Segundo ministro, declaração foi resposta a pergunta sobre pena de morte
Chico de Gois
BRASÍLIA - O ministro da Justiça, José Eduardo Cardozo, negou, ontem, que
tenha havido conotação política em sua declaração de que alguns presídios vivem
em condições medievais. De Lima, no Peru, por vídeo, Cardozo disse que sua
afirmação não é uma referência à condenação de petistas no julgamento do
mensalão. Ele voltou a insistir que a resposta se deu por conta de uma pergunta
sobre pena de morte, à qual é contrário:
- Não tem nada a ver uma coisa com a outra. Essa afirmação, faço há muito
tempo. E voltei a fazê-la ontem (anteontem) porque justamente falávamos de
segurança pública. Às vezes, as pessoas esquecem que um dos responsáveis
diretos pela violência que vivemos hoje no Brasil tem a ver com nossos
presídios.
Na terça-feira, após participar de evento sobre segurança, em São Paulo, o
ministro disse:
- Infelizmente, os presídios no Brasil ainda são medievais. E as condições
dentro dos presídios ainda precisam ser muito melhoradas. Entre passar anos num
presídio do Brasil e perder a vida, talvez eu preferisse perder a vida, porque
não há nada mais degradante para um ser humano do que ser violado em seus
direitos humanos.
Ontem, o ministro vinculou a violência nas grandes cidades às condições dos
presídios.
- Algumas das organizações criminosas que atuam hoje têm comando e origem
nas penitenciárias. São fato notório as péssimas condições de alguns presídios.

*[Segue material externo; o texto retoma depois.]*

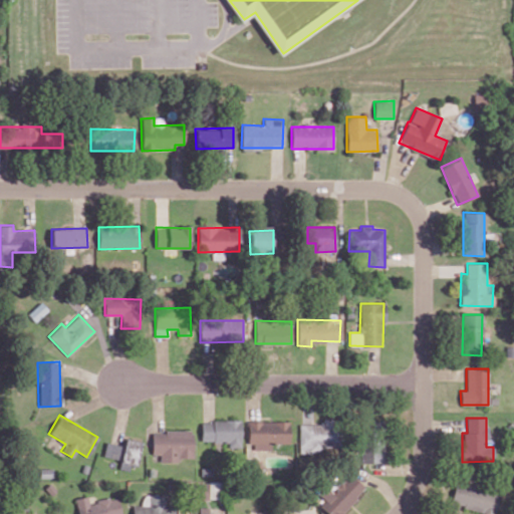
[(299,452),(320,452),(320,447),(340,447),(339,419),(320,420),(320,424),(298,425),(299,452)]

Quando usei a expressão de que cumprir pena em alguns presídios é pena mais
dura do que de morte, eu respondia à pergunta sobre pena de morte. Eu falava
que não é o rigor da pena que efetivamente leva ao combate da criminalidade. É
preferível um sistema penal eficaz à elevação pura e simples da pena.
O ministro lembrou que ano passado o governo federal lançou um programa para
desafogar o sistema. Está previsto R$ 1,1 bilhão para a criação de 60 mil vagas
até 2014 - 20 mil delas já em andamento. Mas, para Cardozo, embora não faltem
recursos, há problemas administrativos para que o plano seja levado adiante.
Pelos dados de 2011, a população carcerária é de 514.582, para 306.497 vagas
(um déficit de 208.085 vagas).
A ministra da Secretaria de Direitos Humanos, Maria do Rosário, saiu em
defesa de Cardozo. Disse que a afirmação dele é "contundente" e que o
ministro foi sincero:
- Não queremos tapar o sol com a peneira. Queremos enfrentar a dura
realidade das cadeias trabalhando de forma firme para mudar essa realidade.
Rosário cobrou ações dos governos dos estados para melhorar as prisões.
Para o presidente da Associação dos Magistrados Brasileiros (AMB),
desembargador Nelson Calandra, a fala de Cardozo foi inadequada:
- Acho que é uma declaração de desabafo. Ele é submetido a uma pressão em
que qualquer um de nós já estaria morto no lugar dele, pelo volume de trabalho
que ele tem. Não é adequado o ministro da Justiça desprestigiar o sistema
carcerário.
O presidente do Instituto dos Advogados Brasileiros, Fernando Fragoso,
lamentou que só quando há condenados com prestígio social ou político -
referência ao mensalão - as condições carcerárias sejam debatidas.
- Todos estão cansados de saber que um animal em qualquer zoológico tem mais
conforto do que qualquer pessoa presa no Brasil - disse Fragoso, ao ressaltar que
um condenado na Alemanha que tenha passado um tempo da pena em cadeia
brasileira recebe um crédito de três dias de prisão cumprida para cada dia
preso no Brasil.
Pedro Abramovay, professor da FGV Direito Rio, afirmou que a fala de Cardozo
reflete a gravidade da situação. Ele diz que é preciso ter mais investimentos e
o "ministério tem que agir". E sugere uma reflexão sobre o sistema
prisional, já que o total de presos dobrou desde 2006:
- Há pessoas encarceradas não por crimes violentos, mas por furtos. Usuários
de drogas confundidos com traficantes.